Common sense and understanding of the markets and the way participants interact forces us to label such studies naive, to say the least. Those of us who actually trade and have done this for a long time know how hard it is to make money and finish the year with a positive cumulative P/L. It takes special skills and tremendous effort to trade real money, by competing in a game with all sorts of market participants, like for example commercials, market makers, high frequency robots, insiders, and at the end of the day taking a share of the losses of the losers in a zero-sum game (trading is a zero-sum game with a few exemptions that are outside of the scope of this post). The winner participants share the losses of the losers. It is a true achievement to be able to maintain a profit factor much greater than 1 for an extended period of time and the question whether there is luck involved is more a metaphysical one than pragmatic. It is the wrong question to ask and actually a distracting issue away from the real issue to be discussed below. Even if a fund manager has a mean monthly or yearly performance close to the mean performance of a large pool, this is in itself an achievement and should not be called a mediocre performer, as some authors who have never traded think. I claim that even if the performance of a manager is less than the mean performance of a large pool, as long as it is positive and the profit factor is much greater than 1, it reflects some type of an edge.
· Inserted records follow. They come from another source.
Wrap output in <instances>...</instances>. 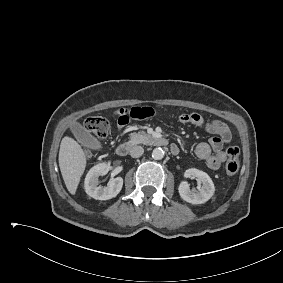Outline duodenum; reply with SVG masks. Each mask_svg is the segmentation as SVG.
Wrapping results in <instances>:
<instances>
[{"label": "duodenum", "instance_id": "410a0bca", "mask_svg": "<svg viewBox=\"0 0 283 283\" xmlns=\"http://www.w3.org/2000/svg\"><path fill=\"white\" fill-rule=\"evenodd\" d=\"M153 143L157 146H167L169 144L168 139L164 137H158L153 139ZM133 144L131 142L121 143L116 147V154L118 156H126L131 150ZM170 150L173 154H178L179 148L175 144L170 145Z\"/></svg>", "mask_w": 283, "mask_h": 283}]
</instances>
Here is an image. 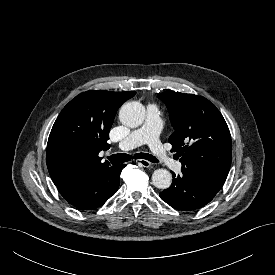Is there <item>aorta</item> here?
<instances>
[{
	"mask_svg": "<svg viewBox=\"0 0 275 275\" xmlns=\"http://www.w3.org/2000/svg\"><path fill=\"white\" fill-rule=\"evenodd\" d=\"M122 124L130 128L140 126L145 119V107L137 101L125 103L119 111ZM172 182V175L166 169H157L152 174V183L156 188L167 189Z\"/></svg>",
	"mask_w": 275,
	"mask_h": 275,
	"instance_id": "1",
	"label": "aorta"
}]
</instances>
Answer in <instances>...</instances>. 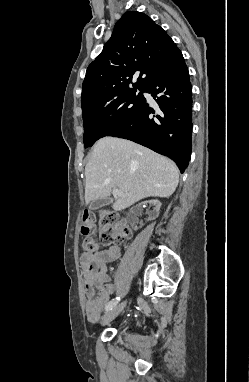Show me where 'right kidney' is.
Instances as JSON below:
<instances>
[{"mask_svg": "<svg viewBox=\"0 0 249 382\" xmlns=\"http://www.w3.org/2000/svg\"><path fill=\"white\" fill-rule=\"evenodd\" d=\"M143 205V207H142ZM134 204L131 210L127 213V221L130 225V228L132 230H140L143 228V225L145 223L144 217H139L138 214H146L147 210L149 208H152L153 205L156 206L153 211H150L148 220H154L159 216V210L161 207V203L158 200H153L152 198H145L143 201V204Z\"/></svg>", "mask_w": 249, "mask_h": 382, "instance_id": "1", "label": "right kidney"}]
</instances>
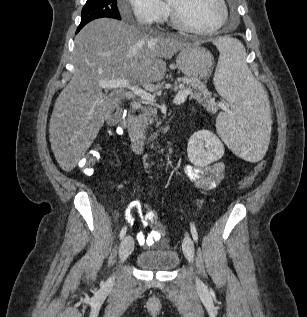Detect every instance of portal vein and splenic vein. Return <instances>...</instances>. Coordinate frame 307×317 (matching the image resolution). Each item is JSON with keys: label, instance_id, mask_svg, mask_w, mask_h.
<instances>
[{"label": "portal vein and splenic vein", "instance_id": "portal-vein-and-splenic-vein-1", "mask_svg": "<svg viewBox=\"0 0 307 317\" xmlns=\"http://www.w3.org/2000/svg\"><path fill=\"white\" fill-rule=\"evenodd\" d=\"M99 86L102 89H107V90L115 89V88H127L131 91V93H133L134 95H137L142 100H145L151 103L155 102V97L153 95H151L150 93H148L147 91L141 88L131 86L129 81L127 80L120 79V80L100 81ZM181 88L182 89L178 91V93L176 94L173 100V103L176 105L183 103L186 100L188 94L191 92L189 88L185 89L182 86Z\"/></svg>", "mask_w": 307, "mask_h": 317}]
</instances>
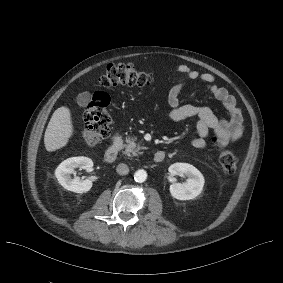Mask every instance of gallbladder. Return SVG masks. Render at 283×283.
Masks as SVG:
<instances>
[{"mask_svg": "<svg viewBox=\"0 0 283 283\" xmlns=\"http://www.w3.org/2000/svg\"><path fill=\"white\" fill-rule=\"evenodd\" d=\"M90 100V93L89 92H83L78 95L77 97V103L79 106L85 107Z\"/></svg>", "mask_w": 283, "mask_h": 283, "instance_id": "bac80fb5", "label": "gallbladder"}]
</instances>
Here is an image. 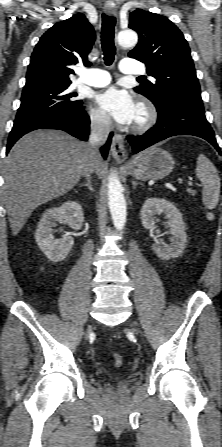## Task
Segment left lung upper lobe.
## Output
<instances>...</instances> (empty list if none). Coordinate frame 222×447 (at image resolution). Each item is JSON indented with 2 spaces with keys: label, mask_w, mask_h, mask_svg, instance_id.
<instances>
[{
  "label": "left lung upper lobe",
  "mask_w": 222,
  "mask_h": 447,
  "mask_svg": "<svg viewBox=\"0 0 222 447\" xmlns=\"http://www.w3.org/2000/svg\"><path fill=\"white\" fill-rule=\"evenodd\" d=\"M129 27L138 33L139 42L128 56L144 62L148 74L156 78L134 90L157 109L174 100L203 108L190 49L181 31L168 18L142 9L131 12Z\"/></svg>",
  "instance_id": "1"
}]
</instances>
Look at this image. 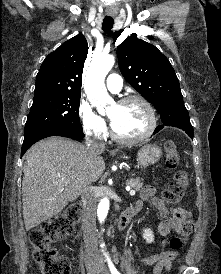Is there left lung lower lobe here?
<instances>
[{
	"mask_svg": "<svg viewBox=\"0 0 221 274\" xmlns=\"http://www.w3.org/2000/svg\"><path fill=\"white\" fill-rule=\"evenodd\" d=\"M161 119L163 125L158 126L153 134L157 133L164 126H173L182 129L188 134L189 137L193 138V128L185 105L169 110L167 114H164V116L161 117Z\"/></svg>",
	"mask_w": 221,
	"mask_h": 274,
	"instance_id": "left-lung-lower-lobe-1",
	"label": "left lung lower lobe"
}]
</instances>
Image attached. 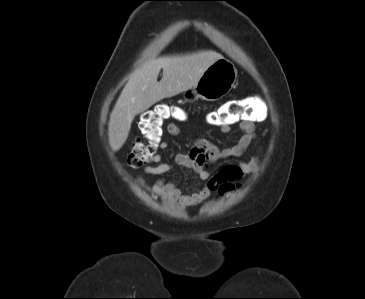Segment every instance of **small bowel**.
Masks as SVG:
<instances>
[{
    "label": "small bowel",
    "mask_w": 365,
    "mask_h": 299,
    "mask_svg": "<svg viewBox=\"0 0 365 299\" xmlns=\"http://www.w3.org/2000/svg\"><path fill=\"white\" fill-rule=\"evenodd\" d=\"M259 120L256 115L249 120L239 122L241 137L238 142L227 148H220L206 138H199L186 153L177 154L172 163L161 162L162 157L156 155L153 162L144 168V172L149 175L162 176L169 172L173 166H183L193 171L203 182L199 190L192 194H184L177 183L169 182L165 178H160L152 187V192L166 200L177 203L184 208L198 203L209 194L210 189L224 183H234L243 176L254 173L259 165V157L255 156L250 161H240L234 165L225 167L214 174H210L208 167L211 163L219 160L239 157L243 155L250 143L255 139V122ZM223 134L230 131V126L220 127ZM166 131L169 135L179 136L182 129L176 123H168ZM167 143L160 141L158 148L166 149Z\"/></svg>",
    "instance_id": "1"
}]
</instances>
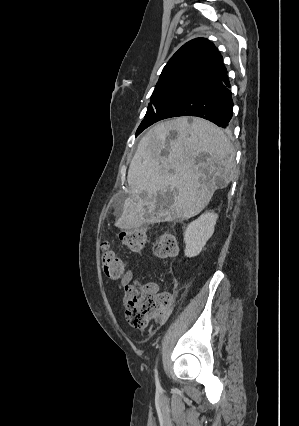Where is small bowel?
<instances>
[{
    "label": "small bowel",
    "mask_w": 299,
    "mask_h": 426,
    "mask_svg": "<svg viewBox=\"0 0 299 426\" xmlns=\"http://www.w3.org/2000/svg\"><path fill=\"white\" fill-rule=\"evenodd\" d=\"M132 278H133V272H132V270H127L123 274V276H121V280H120L121 286L122 287H126L127 285H129V283L131 282ZM151 287H152L153 291L157 290V287L155 285H151ZM165 319H166L165 315L161 316L160 319H159L160 324H163L164 321H165Z\"/></svg>",
    "instance_id": "c3829d8e"
}]
</instances>
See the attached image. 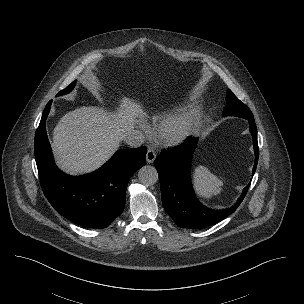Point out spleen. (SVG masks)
Segmentation results:
<instances>
[{
    "mask_svg": "<svg viewBox=\"0 0 304 304\" xmlns=\"http://www.w3.org/2000/svg\"><path fill=\"white\" fill-rule=\"evenodd\" d=\"M193 184L197 195L201 198H211L221 192L223 181L213 175L207 168L199 166L193 172Z\"/></svg>",
    "mask_w": 304,
    "mask_h": 304,
    "instance_id": "1",
    "label": "spleen"
}]
</instances>
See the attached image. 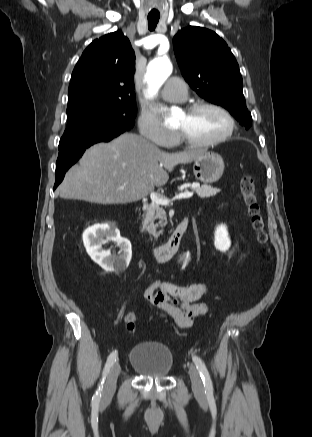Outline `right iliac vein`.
Segmentation results:
<instances>
[{"instance_id":"1","label":"right iliac vein","mask_w":312,"mask_h":437,"mask_svg":"<svg viewBox=\"0 0 312 437\" xmlns=\"http://www.w3.org/2000/svg\"><path fill=\"white\" fill-rule=\"evenodd\" d=\"M119 371H120V365L117 362L112 366L109 375L107 377L102 394V403L107 402L112 398L116 389V382L119 375Z\"/></svg>"}]
</instances>
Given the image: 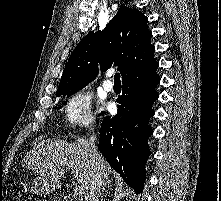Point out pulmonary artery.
I'll use <instances>...</instances> for the list:
<instances>
[{"mask_svg":"<svg viewBox=\"0 0 221 201\" xmlns=\"http://www.w3.org/2000/svg\"><path fill=\"white\" fill-rule=\"evenodd\" d=\"M108 76H111V74H108ZM103 88L106 91H112L113 90V83L107 79L103 82Z\"/></svg>","mask_w":221,"mask_h":201,"instance_id":"e3ab8cb5","label":"pulmonary artery"}]
</instances>
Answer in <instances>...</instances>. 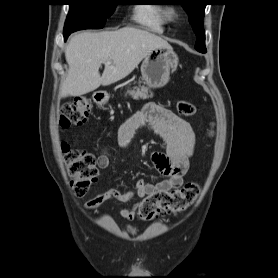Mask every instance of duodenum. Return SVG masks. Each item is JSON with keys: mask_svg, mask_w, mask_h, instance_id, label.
<instances>
[{"mask_svg": "<svg viewBox=\"0 0 278 278\" xmlns=\"http://www.w3.org/2000/svg\"><path fill=\"white\" fill-rule=\"evenodd\" d=\"M105 99V94L101 91H97L94 94V100L96 103H102Z\"/></svg>", "mask_w": 278, "mask_h": 278, "instance_id": "obj_1", "label": "duodenum"}]
</instances>
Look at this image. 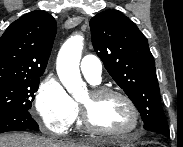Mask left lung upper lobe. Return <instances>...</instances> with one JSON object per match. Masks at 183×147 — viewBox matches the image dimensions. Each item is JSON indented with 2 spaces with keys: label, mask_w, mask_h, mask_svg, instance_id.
<instances>
[{
  "label": "left lung upper lobe",
  "mask_w": 183,
  "mask_h": 147,
  "mask_svg": "<svg viewBox=\"0 0 183 147\" xmlns=\"http://www.w3.org/2000/svg\"><path fill=\"white\" fill-rule=\"evenodd\" d=\"M92 44L115 82L140 112L144 129L169 136L155 61L147 38L123 13L103 11L90 20Z\"/></svg>",
  "instance_id": "1"
}]
</instances>
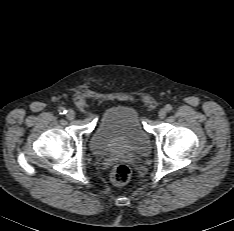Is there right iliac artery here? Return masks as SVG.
I'll return each instance as SVG.
<instances>
[{
    "instance_id": "1",
    "label": "right iliac artery",
    "mask_w": 234,
    "mask_h": 231,
    "mask_svg": "<svg viewBox=\"0 0 234 231\" xmlns=\"http://www.w3.org/2000/svg\"><path fill=\"white\" fill-rule=\"evenodd\" d=\"M58 112H59V114L64 115V114L67 113V110H66L64 107H60V108L58 109Z\"/></svg>"
}]
</instances>
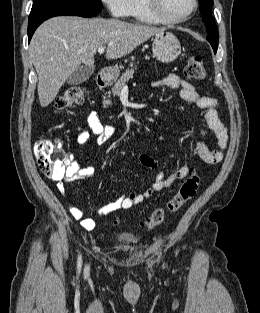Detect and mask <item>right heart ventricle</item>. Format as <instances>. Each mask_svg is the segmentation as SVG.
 I'll return each instance as SVG.
<instances>
[{
	"instance_id": "e07e8e85",
	"label": "right heart ventricle",
	"mask_w": 260,
	"mask_h": 313,
	"mask_svg": "<svg viewBox=\"0 0 260 313\" xmlns=\"http://www.w3.org/2000/svg\"><path fill=\"white\" fill-rule=\"evenodd\" d=\"M129 15L136 21L146 24H157V22L148 12L144 0H131Z\"/></svg>"
}]
</instances>
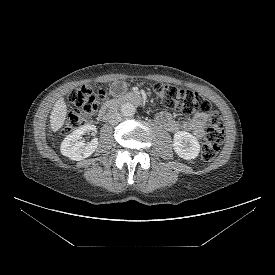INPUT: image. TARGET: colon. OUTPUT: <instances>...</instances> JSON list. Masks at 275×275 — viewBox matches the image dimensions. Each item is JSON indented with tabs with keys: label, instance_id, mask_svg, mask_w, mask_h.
Segmentation results:
<instances>
[{
	"label": "colon",
	"instance_id": "5ec220e1",
	"mask_svg": "<svg viewBox=\"0 0 275 275\" xmlns=\"http://www.w3.org/2000/svg\"><path fill=\"white\" fill-rule=\"evenodd\" d=\"M156 99L170 109H177L184 114L209 113V102L199 93L157 83L153 86ZM105 99V92L95 90L91 86H83L70 95L73 109L61 128V133H69L87 123L92 122L96 113ZM224 140V125L221 116L212 112L201 147L202 158L206 161L213 160L219 152V147Z\"/></svg>",
	"mask_w": 275,
	"mask_h": 275
}]
</instances>
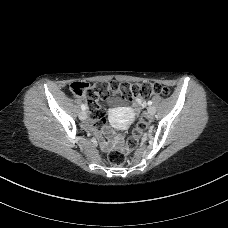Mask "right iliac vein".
Masks as SVG:
<instances>
[{
  "label": "right iliac vein",
  "mask_w": 228,
  "mask_h": 228,
  "mask_svg": "<svg viewBox=\"0 0 228 228\" xmlns=\"http://www.w3.org/2000/svg\"><path fill=\"white\" fill-rule=\"evenodd\" d=\"M86 118H87L86 112H85V111H81V112L79 113V119H80L81 121H85Z\"/></svg>",
  "instance_id": "obj_1"
}]
</instances>
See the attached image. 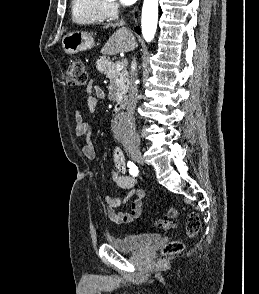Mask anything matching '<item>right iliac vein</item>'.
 I'll return each instance as SVG.
<instances>
[{"label": "right iliac vein", "mask_w": 259, "mask_h": 294, "mask_svg": "<svg viewBox=\"0 0 259 294\" xmlns=\"http://www.w3.org/2000/svg\"><path fill=\"white\" fill-rule=\"evenodd\" d=\"M129 153H130L132 159H133L136 163H138V164H140V165H143V163H144V159H143V156H142V154H141L139 148H137V147H135V148H131V149L129 150Z\"/></svg>", "instance_id": "63e3f726"}]
</instances>
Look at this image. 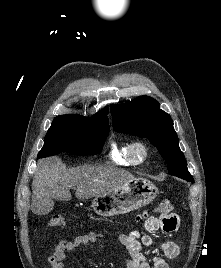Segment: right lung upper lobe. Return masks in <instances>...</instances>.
<instances>
[{"label":"right lung upper lobe","instance_id":"right-lung-upper-lobe-1","mask_svg":"<svg viewBox=\"0 0 221 268\" xmlns=\"http://www.w3.org/2000/svg\"><path fill=\"white\" fill-rule=\"evenodd\" d=\"M107 114H108V108H104L93 117H84L80 115H66V116L76 117V118L85 120L89 123H93L97 125L109 126Z\"/></svg>","mask_w":221,"mask_h":268}]
</instances>
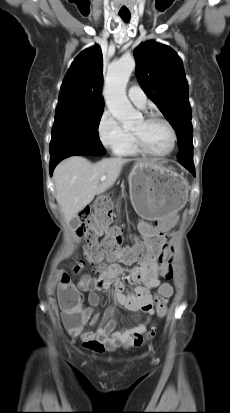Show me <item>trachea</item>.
Listing matches in <instances>:
<instances>
[{"label": "trachea", "instance_id": "trachea-1", "mask_svg": "<svg viewBox=\"0 0 230 413\" xmlns=\"http://www.w3.org/2000/svg\"><path fill=\"white\" fill-rule=\"evenodd\" d=\"M119 16L122 18L123 21L128 22L130 20L131 14L130 13H119Z\"/></svg>", "mask_w": 230, "mask_h": 413}]
</instances>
So what is the real issue here? The real issue is the quality of an edge in the context of probability of ruin. It has to do with the leverage to achieve the positive performance. A fund manager who uses a leverage of 2 to achieve an average 10% yearly return is better than a manager who uses a leverage of 4 to achieve the same return. However, the leverage information is not easily accessible for the most part. It is hard to know the actual level of risk of ruin from looking at monthly, quarterly or yearly results. That is difficult even when trade-by-trade P/L results are available. From the individual trader point of view, if someone trades one S&P 500 mini futures contract per $50K of equity and another two contracts per $20K and both achieve about the same return then the former trader has superior skill or edge, depending on whether he is a discretionary trader or uses mechanical trading systems. In both cases there is an edge but this is not the important issue. The difference is the quality of the edge and in particular, the probability of ruin involved. Thus, the real and important issue, given positive performance, is not whether there was luck or skill involved in achieving it, but what was the probability of ruin as a function of time. Traders and fund managers with high probability of ruin, even when profitable, have a lower quality edge but they do have an edge. If a trader or fund manager does not have an edge, in these competitive markets it will probably show in the first 6 or 12 months. The probability of two or three years in a row of positive returns above the mean market return is so low that it is for all practical purposes zero. This is dictated by experience and common sense. Thus, I do not know what all those studies investigating the persistence of luck in performance results are all about other than the fact that their authors lack trading experience and common sense.